- **Work task**
Extract the line that contains "wall art [1004,429,1090,522]" and every line after it through the end of the records below, exactly as written, leaving out any pictures.

- **Record extracts**
◇ ◇ ◇ ◇

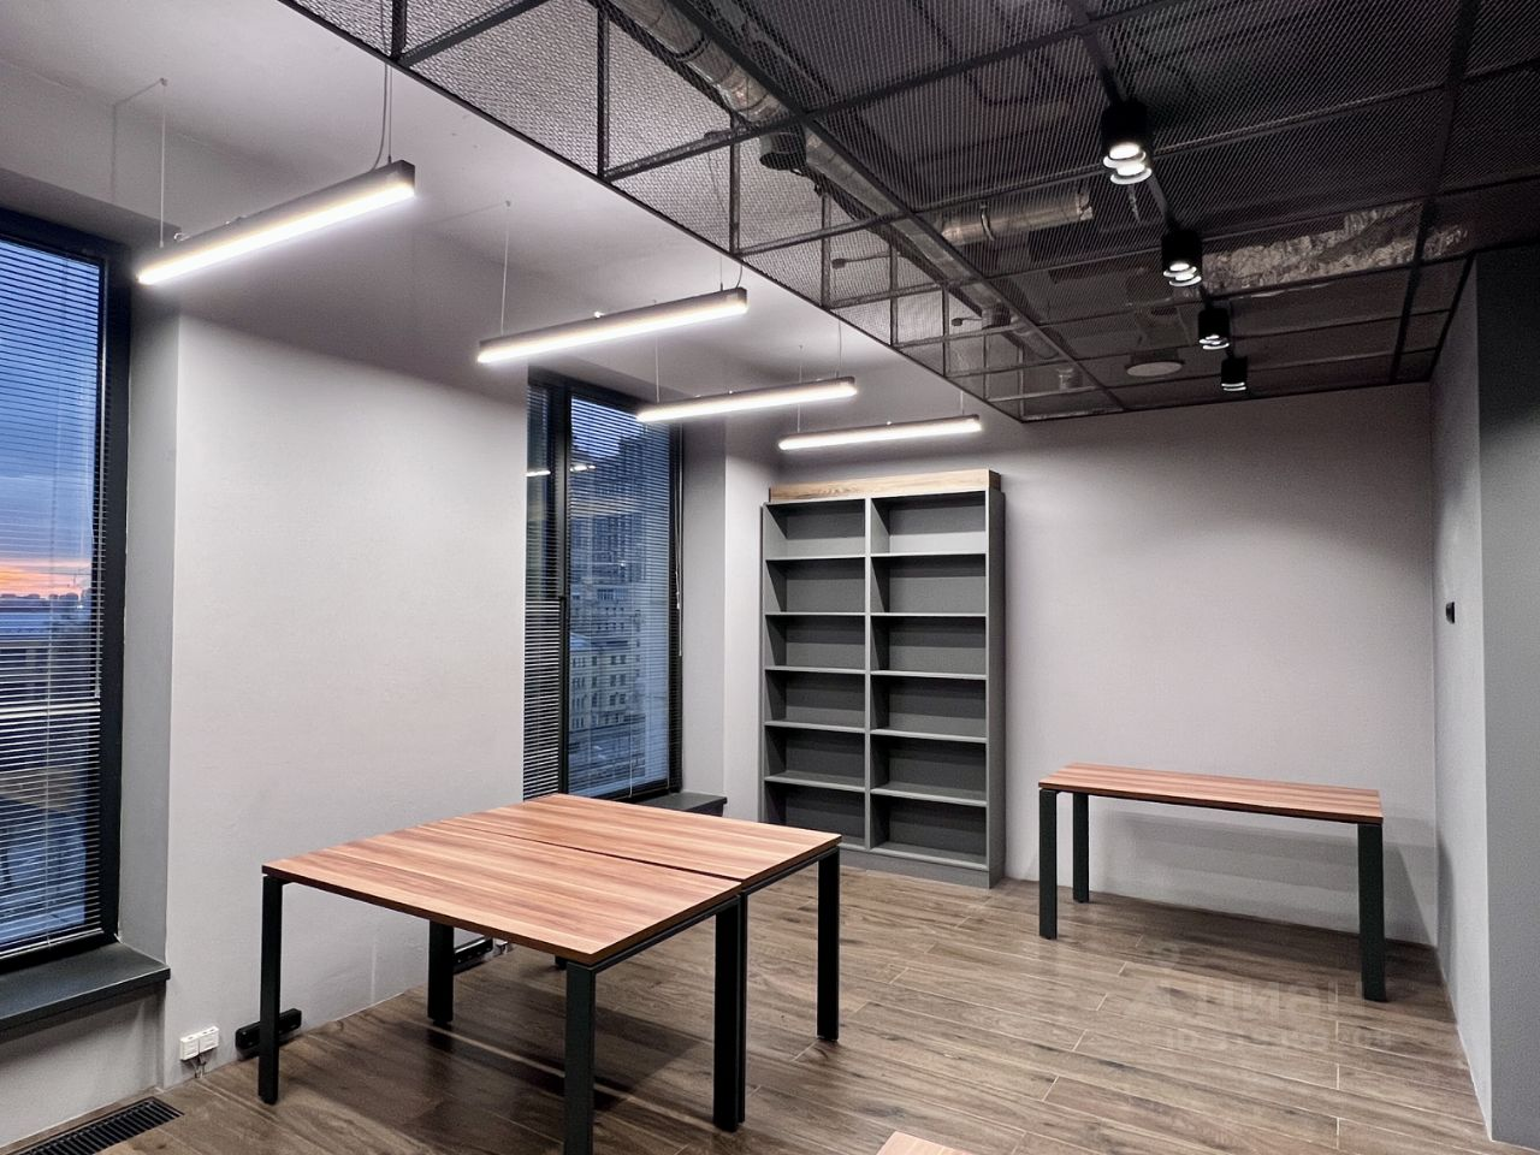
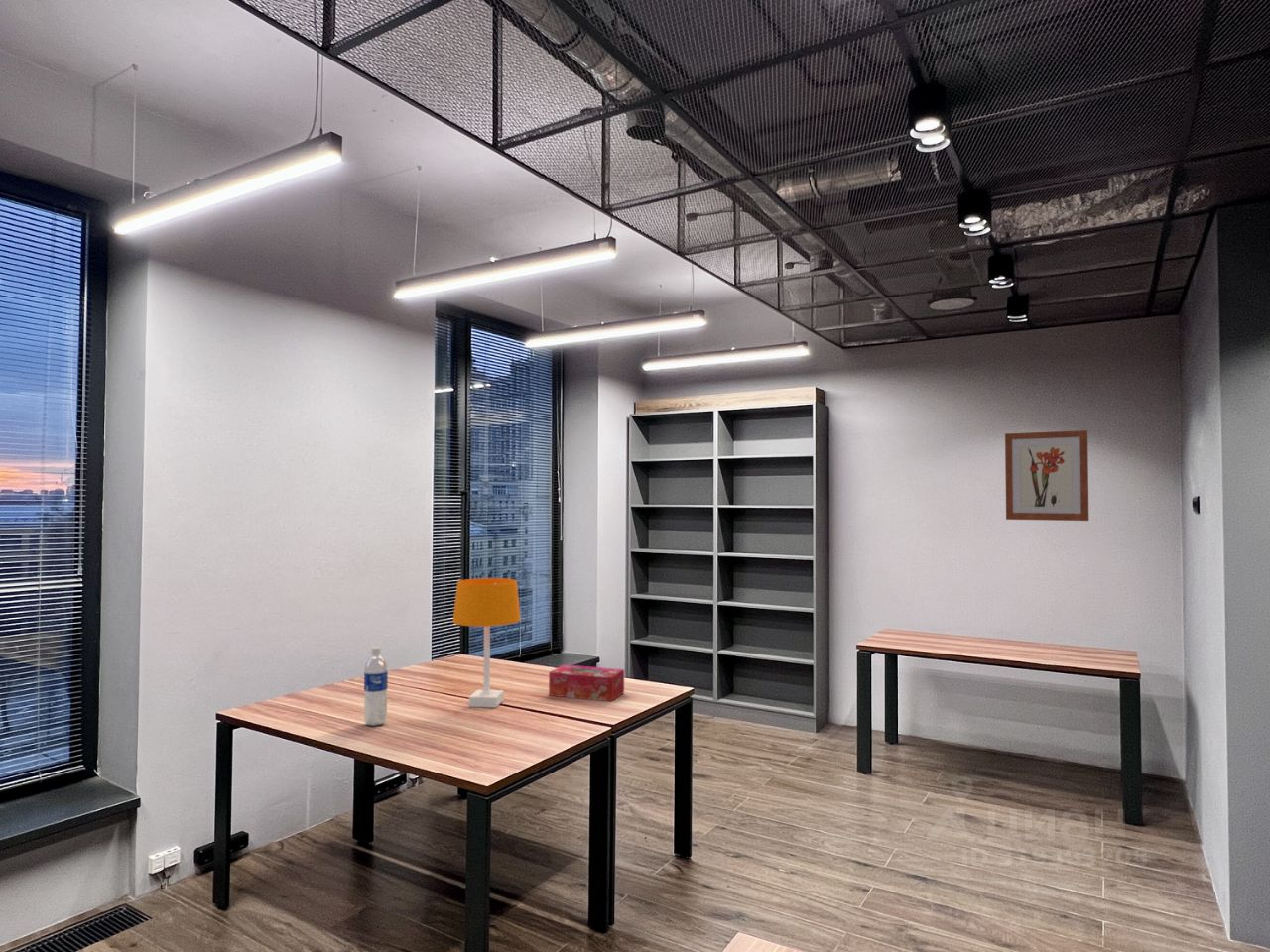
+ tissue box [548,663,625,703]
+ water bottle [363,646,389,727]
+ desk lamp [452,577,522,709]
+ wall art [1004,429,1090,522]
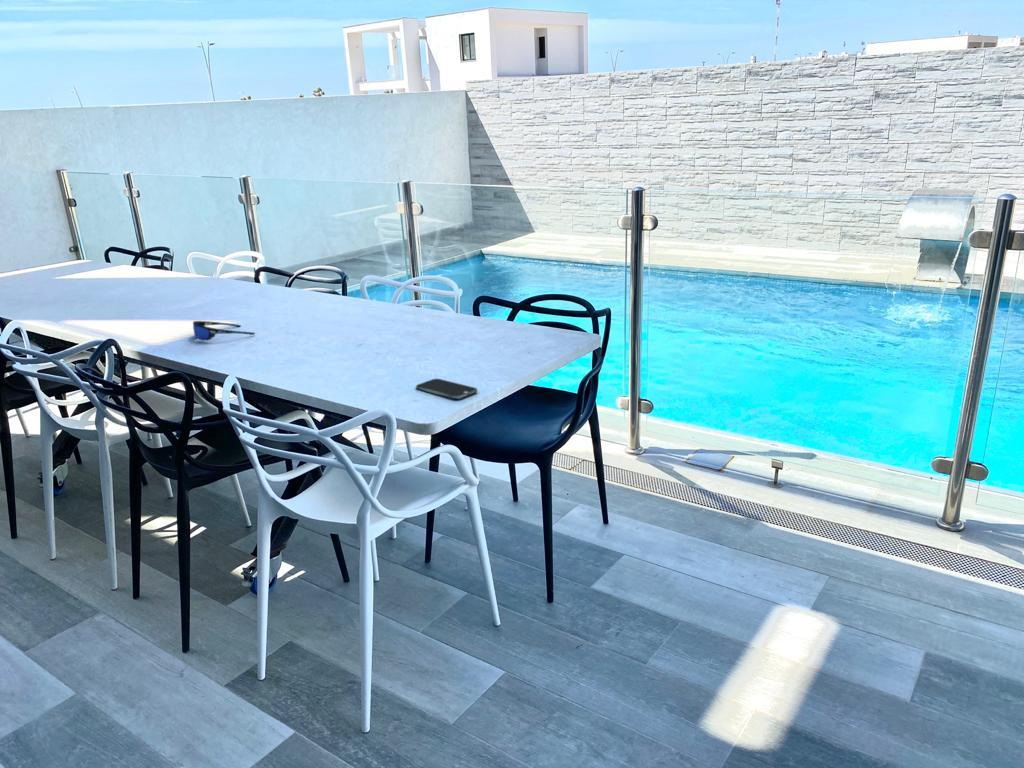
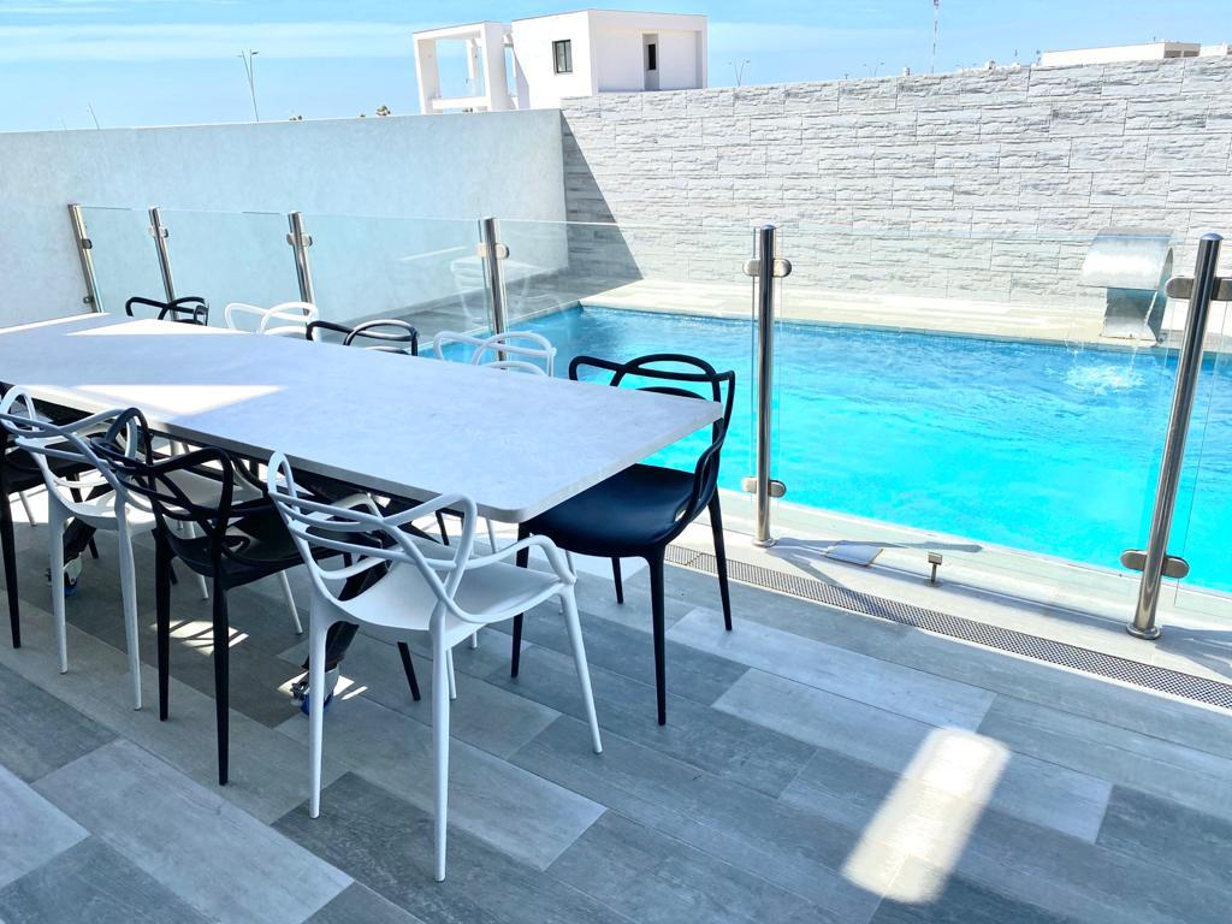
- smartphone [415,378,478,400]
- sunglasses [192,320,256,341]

◇ ◇ ◇ ◇

- **Exercise output**
+ wall art [1004,429,1090,522]
- smartphone [415,378,478,400]
- sunglasses [192,320,256,341]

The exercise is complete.